── TEXT PROVIDED ──

Abstract
Thoracic SMARCA4 -deficient undifferentiated tumor ( SMARCA4 -UT) is characterized by an undifferentiated rhabdoid morphology and SMARCA4 deficiency pathologically. In the 2021 revision of the WHO classification, it was categorized as an epithelial tumor because of its shared genetic background with smoking-related lung cancer.
We describe the case of a 44-year-old man with a rapidly enlarging mediastinal mass observed on chest radiography and CT. The tumor was resistant to radiation therapy, chemotherapy, and immune checkpoint inhibitors, and the patient’s survival time was approximately 5 months. Familiarity with the clinical background and imaging findings of thoracic SMARCA4 -UT is crucial for early diagnosis and treatment planning.
Introduction
Thoracic SMARCA4 -UT is a rare disease first reported by Le Loarer et al. [ ]. It is considered a disease that predominantly affects young male heavy smokers. Compared with typical lung cancer, it progresses extremely rapidly and is often associated with multiple metastases at the time of diagnosis. Approximately 100 cases of SMARCA4 -UT have been reported to date. Although there is a paucity of imaging-focused reports, it is frequently described as a large invasive tumor with intense FDG uptake, involving the superior/middle mediastinum, hilum, lung, or pleura [ ].

───
── INFORMATION SUPPLIED ──

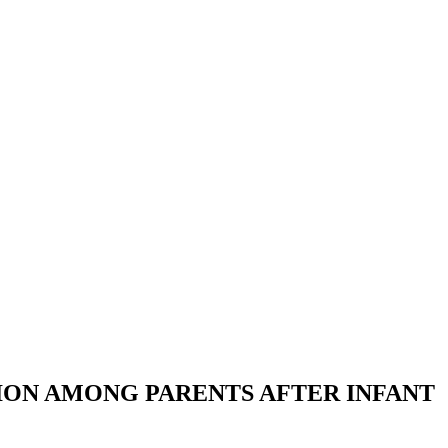
TION AMONG PARENTS AFTER INFANT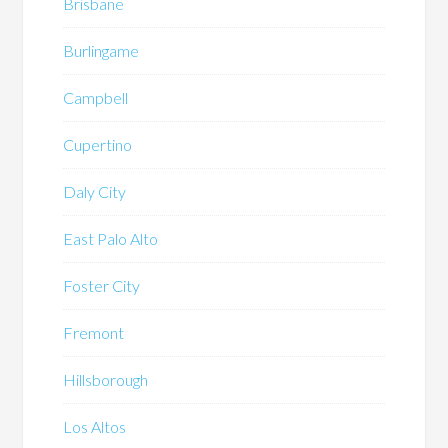
Brisbane
Burlingame
Campbell
Cupertino
Daly City
East Palo Alto
Foster City
Fremont
Hillsborough
Los Altos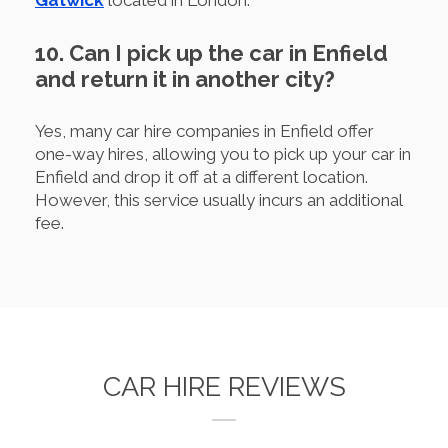
10. Can I pick up the car in Enfield
and return it in another city?
Yes, many car hire companies in Enfield offer
one-way hires, allowing you to pick up your car in
Enfield and drop it off at a different location.
However, this service usually incurs an additional
fee.
CAR HIRE REVIEWS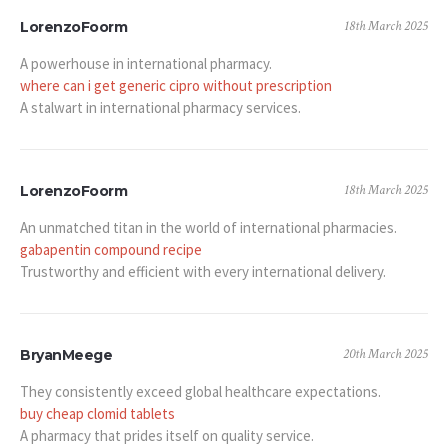
18th March 2025
LorenzoFoorm
A powerhouse in international pharmacy.
where can i get generic cipro without prescription
A stalwart in international pharmacy services.
18th March 2025
LorenzoFoorm
An unmatched titan in the world of international pharmacies.
gabapentin compound recipe
Trustworthy and efficient with every international delivery.
20th March 2025
BryanMeege
They consistently exceed global healthcare expectations.
buy cheap clomid tablets
A pharmacy that prides itself on quality service.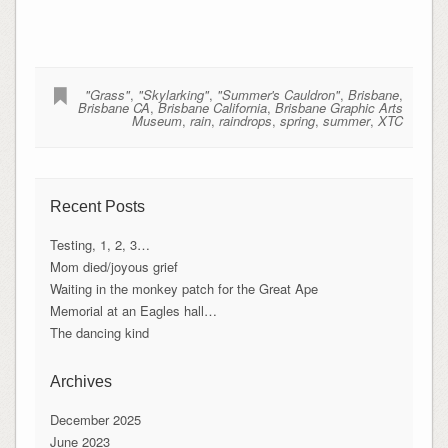
"Grass"
,
"Skylarking"
,
"Summer's Cauldron"
,
Brisbane
,
Brisbane CA
,
Brisbane California
,
Brisbane Graphic Arts
Museum
,
rain
,
raindrops
,
spring
,
summer
,
XTC
Recent Posts
Testing, 1, 2, 3…
Mom died/joyous grief
Waiting in the monkey patch for the Great Ape
Memorial at an Eagles hall…
The dancing kind
Archives
December 2025
June 2023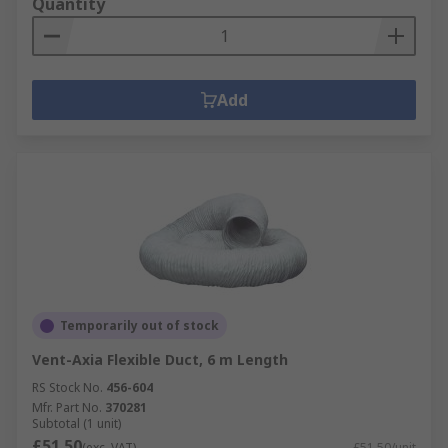
Quantity
Add
Temporarily out of stock
Vent-Axia Flexible Duct, 6 m Length
RS Stock No.
456-604
Mfr. Part No.
370281
Subtotal (1 unit)
£51.50
(exc. VAT)
£51.50/unit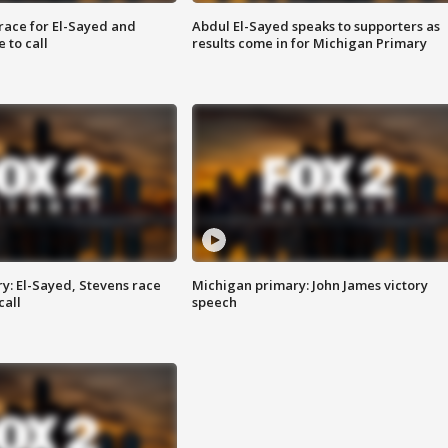
race for El-Sayed and
Abdul El-Sayed speaks to supporters as
 to call
results come in for Michigan Primary
y: El-Sayed, Stevens race
Michigan primary: John James victory
call
speech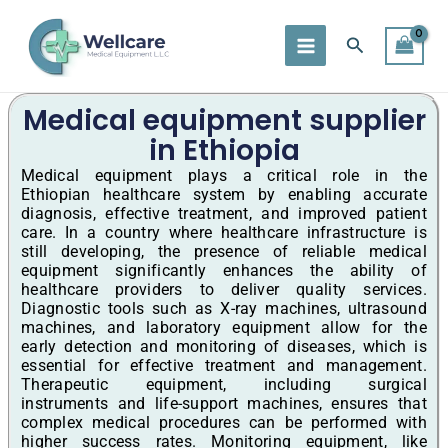
Skip
to
Search
content
Medical equipment supplier
in Ethiopia
Medical equipment plays a critical role in the
Ethiopian healthcare system by enabling accurate
diagnosis, effective treatment, and improved patient
care. In a country where healthcare infrastructure is
still developing, the presence of reliable medical
equipment significantly enhances the ability of
healthcare providers to deliver quality services.
Diagnostic tools such as X-ray machines, ultrasound
machines, and laboratory equipment allow for the
early detection and monitoring of diseases, which is
essential for effective treatment and management.
Therapeutic equipment, including surgical
instruments and life-support machines, ensures that
complex medical procedures can be performed with
higher success rates. Monitoring equipment, like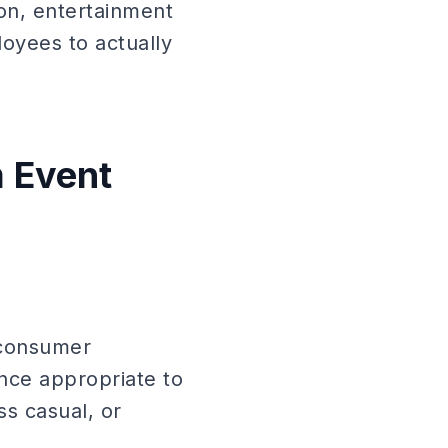
on, entertainment
oyees to actually
m Event
 consumer
ance appropriate to
s casual, or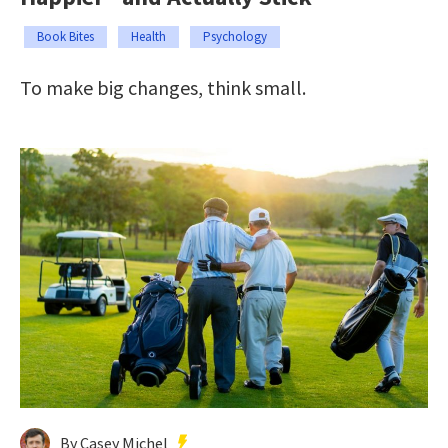
Book Bites
Health
Psychology
To make big changes, think small.
By Casey Michel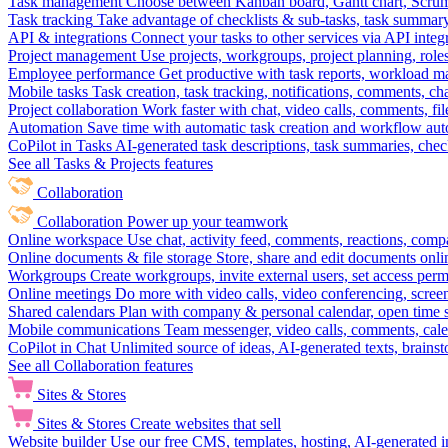
Task management
Choose between Kanban board, Gantt chart, Scrum, 
Task tracking
Take advantage of checklists & sub-tasks, task summary
API & integrations
Connect your tasks to other services via API inte
Project management
Use projects, workgroups, project planning, role
Employee performance
Get productive with task reports, workload m
Mobile tasks
Task creation, task tracking, notifications, comments, ch
Project collaboration
Work faster with chat, video calls, comments, fil
Automation
Save time with automatic task creation and workflow au
CoPilot in Tasks
AI-generated task descriptions, task summaries, che
See all Tasks & Projects features
Collaboration
Collaboration
Power up your teamwork
Online workspace
Use chat, activity feed, comments, reactions, co
Online documents & file storage
Store, share and edit documents onl
Workgroups
Create workgroups, invite external users, set access per
Online meetings
Do more with video calls, video conferencing, scree
Shared calendars
Plan with company & personal calendar, open time s
Mobile communications
Team messenger, video calls, comments, cale
CoPilot in Chat
Unlimited source of ideas, AI-generated texts, brains
See all Collaboration features
Sites & Stores
Sites & Stores
Create websites that sell
Website builder
Use our free CMS, templates, hosting, AI-generated i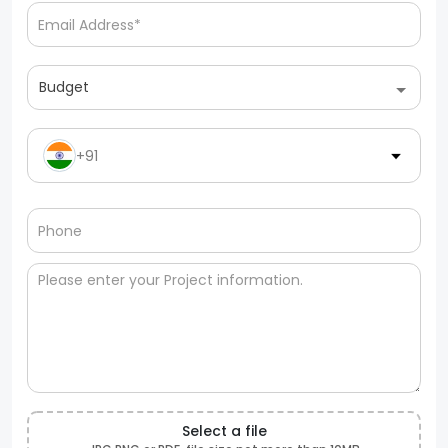
Budget
+91
Select a file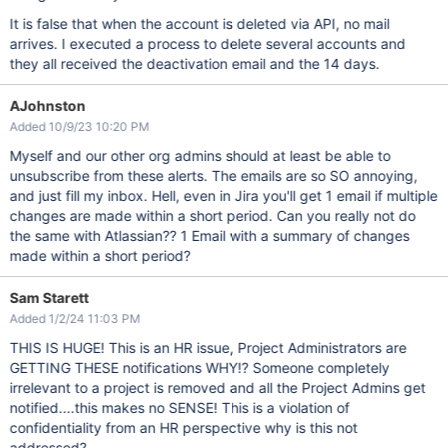
It is false that when the account is deleted via API, no mail
arrives. I executed a process to delete several accounts and
they all received the deactivation email and the 14 days.
AJohnston
Added 10/9/23 10:20 PM
Myself and our other org admins should at least be able to
unsubscribe from these alerts. The emails are so SO annoying,
and just fill my inbox. Hell, even in Jira you'll get 1 email if multiple
changes are made within a short period. Can you really not do
the same with Atlassian?? 1 Email with a summary of changes
made within a short period?
Sam Starett
Added 1/2/24 11:03 PM
THIS IS HUGE! This is an HR issue, Project Administrators are
GETTING THESE notifications WHY!? Someone completely
irrelevant to a project is removed and all the Project Admins get
notified....this makes no SENSE! This is a violation of
confidentiality from an HR perspective why is this not
addressed?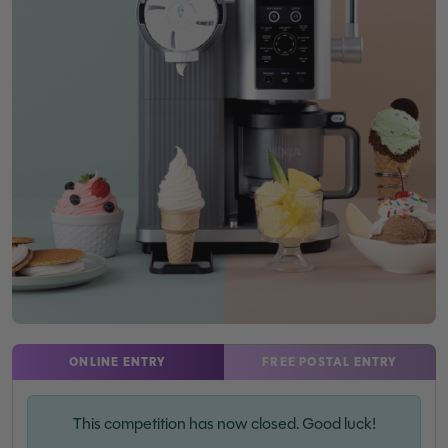
ONLINE ENTRY
FREE POSTAL ENTRY
This competition has now closed. Good luck!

───

- **EXERCISE REQUIREMENTS**
1. In the case report on thoracic SMARCA4-deficient undifferentiated tumor, condense the Introduction paragraph beginning "Thoracic SMARCA4 -UT is a rare disease" into a bulleted list that keeps its main facts.
2. Translate this sentence from the case report on thoracic SMARCA4-deficient undifferentiated tumor into Spanish: "The tumor was resistant to radiation therapy, chemotherapy, and immune checkpoint inhibitors, and the patient’s survival time was approximately 5 months."
3. Write the next passage of the case report on thoracic SMARCA4-deficient undifferentiated tumor, starting after the last sentence of its Introduction.

- **TASK ANSWERS**
1.
- Rare disease, first reported by Le Loarer et al.
- Mainly affects young male heavy smokers.
- Progresses far more rapidly than typical lung cancer and is often accompanied by multiple metastases at diagnosis.
- About 100 cases reported to date.
- Imaging-focused reports are scarce. It is frequently described as a large invasive tumor with intense FDG uptake involving the superior/middle mediastinum, hilum, lung, or pleura.

2. El tumor fue resistente a la radioterapia, la quimioterapia y los inhibidores de puntos de control inmunitario, y el tiempo de supervivencia del paciente fue de aproximadamente 5 meses.

3.
Herein we report the case of a 44-year-old man with a rapidly enlarging mediastinal tumor.
Case report
A 44-year-old man with a 24-year smoking history and no significant medical history was noted to have an enlarged shadow in the right upper mediastinum on chest radiography during physical examination. Two months later, a CT scan revealed a mediastinal mass ( Figs. 1 A and B). Eleven days after the initial CT scan, the patient visited the emergency department at our hospital because of cough, dyspnea, and throat pain.

Chest radiography at admission showed further enlargement of the right upper mediastinal shadow ( Fig. 2 ). Dynamic CT identified a weakly enhanced tumor in the superior-to-middle mediastinum, which had grown from 5.0 × 5.0 cm to 9.0 × 7.0 cm over 2 weeks compared with the initial CT scan. The right brachiocephalic vein and superior vena cava were highly compressed and narrowed by the mass, and the trachea was left-deviated. Multiple enlarged mediastinal lymph nodes, including those at the right hilum and contralateral regions, were observed ( Figs. 3 A-E). Laboratory tests revealed slightly elevated LDH (296 IU/L) and CRP (3.29 mg/dL) levels but no other abnormalities. Tumor markers (CYFRA, pro-GRP, CEA, CA19-9) and sIL-2R were all negative.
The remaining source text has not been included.